The following rule could solve this:
A ref shall first be unambigously resolved on the local side, and its
full name should be used for matching on the remote side.
For example 'frotz' resolves locally to 'heads/refs/frotz'.
Therefore pretend the user had typed 'heads/refs/frotz'.
But maybe there is some hidden secret about the current rules that
I do not see.
Signed-off-by: Steffen Prohaska <firstname.lastname@example.org>
t/t5516-fetch-push.sh | 8 ++++++++
1 files changed, 8 insertions(+), 0 deletions(-)
diff --git a/t/t5516-fetch-push.sh b/t/t5516-fetch-push.sh
index ca46aaf..f249216 100755
@@ -244,4 +244,12 @@ test_expect_success 'push with colon-less refspec (4)' '
+test_expect_success 'push with colon-less refspec (locally unambigous)' '
+ mk_test heads/frotz heads/t/frotz &&
+ git branch -f frotz master &&
+ git push testrepo frotz
Here is a related question:
I read carefully through the documentation of git-send-pack and
git-rev-parse. The current implementation of git-send-pack is in line
with the documented behaviour, as is the implementation of git-rev-
So formally everything is correct.
But it is completely against my expectation that git-push <remote>
can successfully resolve a <head> that git-rev-parse fails to parse. I
understand that refs are not revs ;). But nonetheless, I'd expect that a
local ref that cannot be parsed by git-rev-parse should also fail to be
pushed by git-send-pack. I didn't expect that git-send-pack would locate
<head> as someprefix/<head>.
Why is my expectation wrong?
Or is the current specification of git-send-pack's ref parsing wrong?
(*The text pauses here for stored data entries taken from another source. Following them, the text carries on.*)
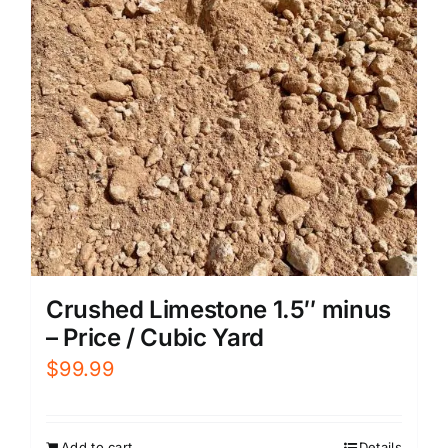
Crushed Limestone 1.5″ minus
– Price / Cubic Yard
$
99.99
Add to cart
Details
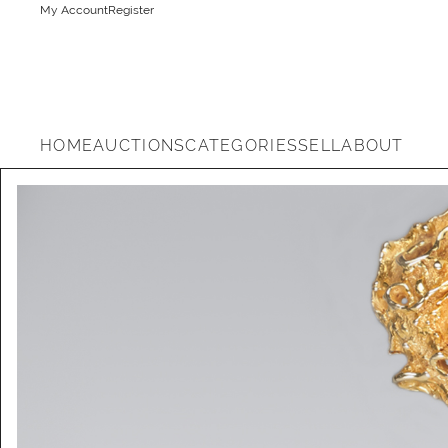
My Account
Register
HOME
AUCTIONS
CATEGORIES
SELL
ABOUT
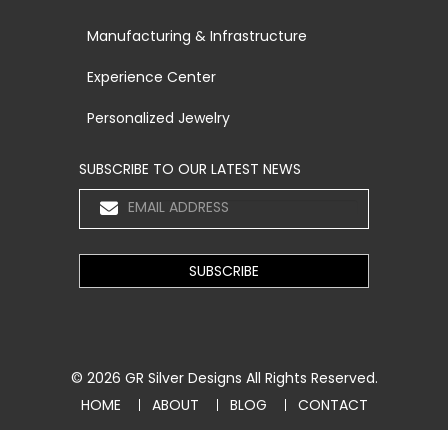
Manufacturing & Infrastructure
Experience Center
Personalized Jewelry
SUBSCRIBE TO OUR LATEST NEWS
© 2026
GR Silver Designs
All Rights Reserved.
HOME
ABOUT
BLOG
CONTACT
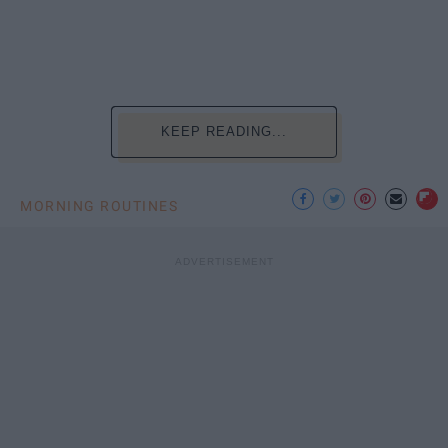
KEEP READING...
MORNING ROUTINES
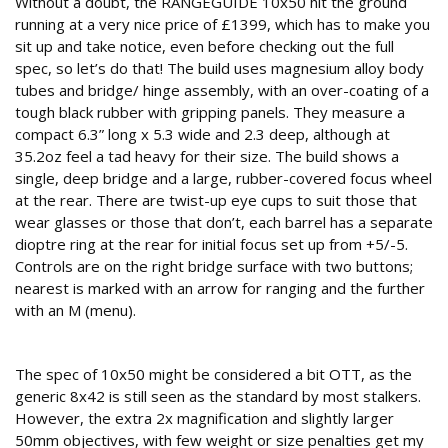
Without a doubt, the RANGEGUIDE 10x50 hit the ground
running at a very nice price of £1399, which has to make you
sit up and take notice, even before checking out the full
spec, so let’s do that! The build uses magnesium alloy body
tubes and bridge/ hinge assembly, with an over-coating of a
tough black rubber with gripping panels. They measure a
compact 6.3” long x 5.3 wide and 2.3 deep, although at
35.2oz feel a tad heavy for their size. The build shows a
single, deep bridge and a large, rubber-covered focus wheel
at the rear. There are twist-up eye cups to suit those that
wear glasses or those that don’t, each barrel has a separate
dioptre ring at the rear for initial focus set up from +5/-5.
Controls are on the right bridge surface with two buttons;
nearest is marked with an arrow for ranging and the further
with an M (menu).
Useful spec
The spec of 10x50 might be considered a bit OTT, as the
generic 8x42 is still seen as the standard by most stalkers.
However, the extra 2x magnification and slightly larger
50mm objectives, with few weight or size penalties get my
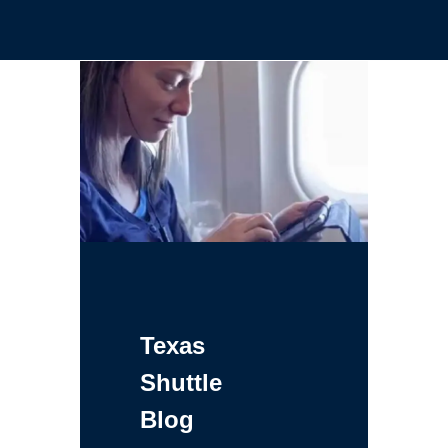
Texas
Shuttle
Blog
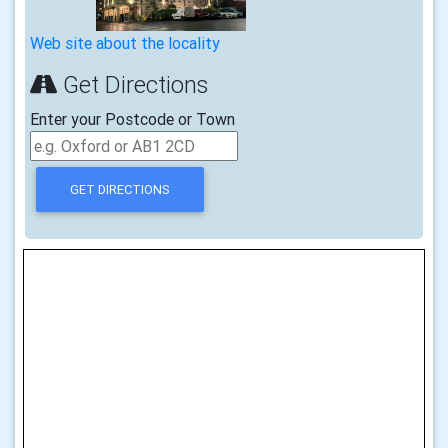
Web site about the locality
Get Directions
Enter your Postcode or Town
I think its a bug. But I didn't write the original code.
Meaning I think what happened here was someone wanted to enable
git-send-pack to match "master" here with "refs/heads/master" on
the remote side. One easy way to do that was to see if any ref
ended with "/master", as that was what the ref here was called.
Way back when that code was written most Git repositories probably
only ever had that one branch anyway, or maybe two (refs/heads/master
and refs/heads/origin) so matching the trailing suffix never came
up as a bug. Nobody ever had two refs that could possibly match.
Then the documentation got expanded to actually document the behavior
that git-send-pack implemented. Unfortunately that codified the
bug as documented behavior.
So I agree with you Steffen, this is a bug in send-pack, and I run
up against it every once in a while. I've specifically told my
coworkers "NEVER, EVER, EVER, create a branch called 'master' that
isn't exactly refs/heads/master OR ELSE I WILL COME BEAT YOU WITH A
CLUE STICK". They still create "refs/heads/experiments/master".
I think we should fix it. Anyone that is relying on "git push
$url master" to resolve to "refs/heads/experimental/master" on the
remote side is already playing with fire. But Junio is (rightfully
so) very conservative and doesn't like to break a user's scripts.
We may not be able to fix this until Git 1.6.